::: Text for analysis

Looking back, I think what troubled me the most was the thought (the thought and also the reality) that the smallest lapse in my attention, even (even and especially) with respect to the most ordinary everyday things – eating a pear for lunch, sitting out among the dry leaves in the garden – could have consequences on this other, life-or-death scale. The stakes felt everywhere and for that period of time almost unbearably high.
She also insists, via Galchen’s Little Labors, on seeing ‘little’ as meaning ‘small’ not ‘minor’. If we are to allow this sort of writing to have equal worth, we must allow for its smallness. The fact that accomplishing a brief paragraph of thought may be a form of labour, and may need to be accomplished in small periods of time between distractions. Allowing thoughts and observations to be placed on a square and to relate to the things next to them, not in a tightly ordered narrative argument that says if this is true then this must be true, but to communicate, to be suggestive. A series of partnerships, reader and author, both contributing, author and the people and things that demand their time.
A voice to accommodate distraction and disjunction, whether it’s Galchen’s brief chapters and little labors, Maggie Nelson’s stanzas of thought, the cadences of a child’s insatiable desire for learning in The Last Samurai, perhaps these make way for a new way of writing and reading.
On one of the long afternoons that has since bled into the one long afternoon of Iggy’s infancy, I watch him pause on all fours at the threshold to our backyard, as he contemplates which scraggly oak leaf to scrunch toward first with his dogged army crawl. His soft little tongue, always whitened in the centre from milk, nudges out of his mouth in gentle anticipation, a turtle bobbing out of its shell. I want to pause here, maybe forever, and hail the brief moment before I have to jump into action, before I must become the one who eliminates the inappropriate object, or, if I’m too late, who must harvest it from his mouth.
You, reader, are alive today, reading this, because someone once adequately policed your mouth-exploring. In the fact of this fact, Winnicott holds the relatively unsentimental position that we don’t owe these people (often women, but by no means always) anything. But we do owe ourselves “an intellectual recognition of the fact that at first we were (psychologically) absolutely dependent, and that absolutely means absolutely. Luckily we were met by ordinary devotion.The Argonauts – Maggie Nelson
Absolutely dependent. That absolutely dependence relies on the attention of the person who may also be writing the words you are reading. And therefore our intellectual recognition of that fact should perhaps be allowing the interruptions, relishing the tone of voice and type of writing that allows for them. It may also mean reconfiguring what ‘good’ is, so that Dederer’s question “Is your motherhood making you a less good writer?” – with all the demands on time and concentration and emotion – is not somehow determined by the editorial rejection of that voice: the little, the associative, the interrupted.

::::::

» **Action item**: Rewrite the passage on writing and motherhood starting at "She also insists, via" and ending at "demand their time.", with "partnerships" swapped for "collaborations".

::: Records provided

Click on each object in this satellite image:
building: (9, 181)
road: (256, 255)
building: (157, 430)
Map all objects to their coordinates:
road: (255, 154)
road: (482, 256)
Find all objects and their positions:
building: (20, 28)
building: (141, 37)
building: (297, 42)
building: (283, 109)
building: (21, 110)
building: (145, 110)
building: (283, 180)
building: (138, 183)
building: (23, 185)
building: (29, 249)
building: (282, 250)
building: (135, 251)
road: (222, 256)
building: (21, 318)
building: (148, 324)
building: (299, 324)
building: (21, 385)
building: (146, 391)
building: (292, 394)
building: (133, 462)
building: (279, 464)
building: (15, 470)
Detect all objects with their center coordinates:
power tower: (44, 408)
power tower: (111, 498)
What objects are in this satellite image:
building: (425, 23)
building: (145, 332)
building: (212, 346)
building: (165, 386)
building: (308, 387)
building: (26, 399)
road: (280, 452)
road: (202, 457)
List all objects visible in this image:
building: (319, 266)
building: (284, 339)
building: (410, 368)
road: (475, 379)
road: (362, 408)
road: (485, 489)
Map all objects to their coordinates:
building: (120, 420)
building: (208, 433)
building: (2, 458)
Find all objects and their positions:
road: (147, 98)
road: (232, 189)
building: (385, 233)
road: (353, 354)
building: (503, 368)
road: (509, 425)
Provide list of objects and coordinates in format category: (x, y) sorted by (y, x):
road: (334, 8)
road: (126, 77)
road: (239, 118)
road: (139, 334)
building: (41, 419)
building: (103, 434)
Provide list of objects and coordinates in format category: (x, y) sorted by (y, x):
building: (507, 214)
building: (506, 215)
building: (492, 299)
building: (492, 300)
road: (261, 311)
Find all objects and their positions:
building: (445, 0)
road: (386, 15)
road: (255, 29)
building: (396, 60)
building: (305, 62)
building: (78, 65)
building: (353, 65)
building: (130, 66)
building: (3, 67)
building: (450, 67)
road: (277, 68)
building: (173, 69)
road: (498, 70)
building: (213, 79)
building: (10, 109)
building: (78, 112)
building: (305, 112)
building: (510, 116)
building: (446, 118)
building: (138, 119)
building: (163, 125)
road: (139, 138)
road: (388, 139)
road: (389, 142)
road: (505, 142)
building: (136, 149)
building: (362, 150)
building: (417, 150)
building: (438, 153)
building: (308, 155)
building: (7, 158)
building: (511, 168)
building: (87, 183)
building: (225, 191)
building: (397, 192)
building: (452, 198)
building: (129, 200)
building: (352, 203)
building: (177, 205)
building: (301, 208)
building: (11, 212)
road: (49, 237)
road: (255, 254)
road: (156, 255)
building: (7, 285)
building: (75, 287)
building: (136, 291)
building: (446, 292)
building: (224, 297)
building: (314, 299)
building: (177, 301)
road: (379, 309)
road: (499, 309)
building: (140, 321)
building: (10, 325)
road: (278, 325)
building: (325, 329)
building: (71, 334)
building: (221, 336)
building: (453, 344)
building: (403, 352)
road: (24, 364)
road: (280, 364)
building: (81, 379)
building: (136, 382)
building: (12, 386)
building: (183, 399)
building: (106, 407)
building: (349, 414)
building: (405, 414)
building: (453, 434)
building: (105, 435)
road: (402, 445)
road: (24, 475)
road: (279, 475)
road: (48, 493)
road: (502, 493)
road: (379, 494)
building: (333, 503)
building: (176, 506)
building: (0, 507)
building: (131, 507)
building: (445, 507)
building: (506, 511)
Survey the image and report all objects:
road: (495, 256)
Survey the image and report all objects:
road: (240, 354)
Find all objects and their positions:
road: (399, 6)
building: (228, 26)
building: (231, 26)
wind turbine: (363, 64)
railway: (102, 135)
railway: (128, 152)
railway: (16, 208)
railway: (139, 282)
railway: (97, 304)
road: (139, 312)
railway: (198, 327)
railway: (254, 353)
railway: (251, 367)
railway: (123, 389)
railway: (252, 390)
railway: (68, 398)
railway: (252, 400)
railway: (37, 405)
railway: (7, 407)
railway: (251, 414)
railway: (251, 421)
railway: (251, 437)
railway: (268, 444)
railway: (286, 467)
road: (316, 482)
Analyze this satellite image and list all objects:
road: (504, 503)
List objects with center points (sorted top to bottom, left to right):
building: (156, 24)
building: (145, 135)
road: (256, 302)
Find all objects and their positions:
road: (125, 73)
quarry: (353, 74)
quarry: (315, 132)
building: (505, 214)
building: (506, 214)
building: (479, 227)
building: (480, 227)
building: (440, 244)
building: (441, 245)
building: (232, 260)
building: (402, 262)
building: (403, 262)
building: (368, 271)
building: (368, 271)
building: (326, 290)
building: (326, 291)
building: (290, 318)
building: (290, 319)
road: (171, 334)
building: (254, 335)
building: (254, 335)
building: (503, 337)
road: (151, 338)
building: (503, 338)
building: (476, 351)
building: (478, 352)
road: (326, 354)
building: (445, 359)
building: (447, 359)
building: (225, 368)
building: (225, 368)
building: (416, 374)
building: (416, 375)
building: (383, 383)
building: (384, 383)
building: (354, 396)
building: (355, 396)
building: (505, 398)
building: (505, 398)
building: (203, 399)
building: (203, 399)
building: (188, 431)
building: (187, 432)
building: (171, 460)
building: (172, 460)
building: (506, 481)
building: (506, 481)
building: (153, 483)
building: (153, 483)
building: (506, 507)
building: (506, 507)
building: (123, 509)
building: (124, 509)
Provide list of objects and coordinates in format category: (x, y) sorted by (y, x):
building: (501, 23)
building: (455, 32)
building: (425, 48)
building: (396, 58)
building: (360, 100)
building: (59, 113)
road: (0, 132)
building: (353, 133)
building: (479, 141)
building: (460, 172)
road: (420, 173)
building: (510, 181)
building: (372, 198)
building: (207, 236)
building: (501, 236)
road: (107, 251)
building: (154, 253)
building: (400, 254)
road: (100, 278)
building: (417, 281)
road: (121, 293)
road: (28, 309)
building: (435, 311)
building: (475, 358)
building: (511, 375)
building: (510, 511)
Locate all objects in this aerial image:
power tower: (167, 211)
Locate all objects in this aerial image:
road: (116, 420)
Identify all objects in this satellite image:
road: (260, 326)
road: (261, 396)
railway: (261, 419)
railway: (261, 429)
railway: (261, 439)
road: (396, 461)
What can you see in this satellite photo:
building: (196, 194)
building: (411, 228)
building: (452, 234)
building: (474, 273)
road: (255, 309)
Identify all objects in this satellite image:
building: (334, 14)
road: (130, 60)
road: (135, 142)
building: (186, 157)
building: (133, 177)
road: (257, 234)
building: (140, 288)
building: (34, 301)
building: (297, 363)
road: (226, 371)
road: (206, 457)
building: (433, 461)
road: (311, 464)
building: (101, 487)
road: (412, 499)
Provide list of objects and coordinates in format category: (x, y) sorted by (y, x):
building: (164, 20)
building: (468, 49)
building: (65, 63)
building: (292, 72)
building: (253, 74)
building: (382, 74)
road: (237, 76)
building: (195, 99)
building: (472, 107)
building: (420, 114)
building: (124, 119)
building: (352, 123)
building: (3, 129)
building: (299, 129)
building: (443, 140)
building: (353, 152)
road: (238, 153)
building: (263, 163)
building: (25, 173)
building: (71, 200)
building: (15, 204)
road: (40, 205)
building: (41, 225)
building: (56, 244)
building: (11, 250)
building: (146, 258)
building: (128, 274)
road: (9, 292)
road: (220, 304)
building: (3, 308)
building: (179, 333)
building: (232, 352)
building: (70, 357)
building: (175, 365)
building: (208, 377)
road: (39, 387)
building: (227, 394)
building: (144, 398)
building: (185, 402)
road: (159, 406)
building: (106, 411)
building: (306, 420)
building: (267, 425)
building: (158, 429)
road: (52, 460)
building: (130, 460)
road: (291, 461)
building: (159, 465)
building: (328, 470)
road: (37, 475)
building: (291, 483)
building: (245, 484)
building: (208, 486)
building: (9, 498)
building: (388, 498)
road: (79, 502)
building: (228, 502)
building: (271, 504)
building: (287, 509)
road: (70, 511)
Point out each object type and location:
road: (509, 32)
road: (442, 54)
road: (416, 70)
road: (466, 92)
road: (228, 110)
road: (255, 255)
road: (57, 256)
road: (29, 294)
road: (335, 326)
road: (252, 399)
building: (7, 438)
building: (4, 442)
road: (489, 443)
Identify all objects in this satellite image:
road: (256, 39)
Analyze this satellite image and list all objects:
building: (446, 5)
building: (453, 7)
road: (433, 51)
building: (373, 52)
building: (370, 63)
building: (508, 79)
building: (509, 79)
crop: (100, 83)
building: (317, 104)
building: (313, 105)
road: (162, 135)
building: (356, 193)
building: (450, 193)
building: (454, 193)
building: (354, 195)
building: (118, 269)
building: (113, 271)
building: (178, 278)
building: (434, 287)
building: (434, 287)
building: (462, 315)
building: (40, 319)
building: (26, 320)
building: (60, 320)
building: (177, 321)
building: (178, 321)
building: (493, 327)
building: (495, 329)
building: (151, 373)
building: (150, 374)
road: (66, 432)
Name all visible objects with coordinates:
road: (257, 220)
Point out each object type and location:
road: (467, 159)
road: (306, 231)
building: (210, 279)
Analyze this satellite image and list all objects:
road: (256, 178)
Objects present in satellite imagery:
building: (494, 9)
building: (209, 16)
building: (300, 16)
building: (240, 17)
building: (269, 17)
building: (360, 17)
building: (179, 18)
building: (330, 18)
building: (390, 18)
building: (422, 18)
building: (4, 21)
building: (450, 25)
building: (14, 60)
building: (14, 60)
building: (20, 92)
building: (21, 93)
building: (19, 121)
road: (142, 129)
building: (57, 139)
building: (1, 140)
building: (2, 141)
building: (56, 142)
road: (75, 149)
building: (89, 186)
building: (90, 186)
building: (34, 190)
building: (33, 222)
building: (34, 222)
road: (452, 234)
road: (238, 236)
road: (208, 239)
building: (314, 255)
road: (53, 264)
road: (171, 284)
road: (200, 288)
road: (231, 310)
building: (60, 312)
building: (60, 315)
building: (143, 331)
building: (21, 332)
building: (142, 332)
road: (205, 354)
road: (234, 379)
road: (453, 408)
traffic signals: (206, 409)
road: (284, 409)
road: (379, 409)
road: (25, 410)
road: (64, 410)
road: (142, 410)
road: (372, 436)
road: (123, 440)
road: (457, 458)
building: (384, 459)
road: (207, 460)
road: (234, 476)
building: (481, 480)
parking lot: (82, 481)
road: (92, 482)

::::::

» **Exercise output**:
She also insists, via Galchen’s Little Labors, on seeing ‘little’ as meaning ‘small’ not ‘minor’. If we are to allow this sort of writing to have equal worth, we must allow for its smallness. The fact that accomplishing a brief paragraph of thought may be a form of labour, and may need to be accomplished in small periods of time between distractions. Allowing thoughts and observations to be placed on a square and to relate to the things next to them, not in a tightly ordered narrative argument that says if this is true then this must be true, but to communicate, to be suggestive. A series of collaborations, reader and author, both contributing, author and the people and things that demand their time.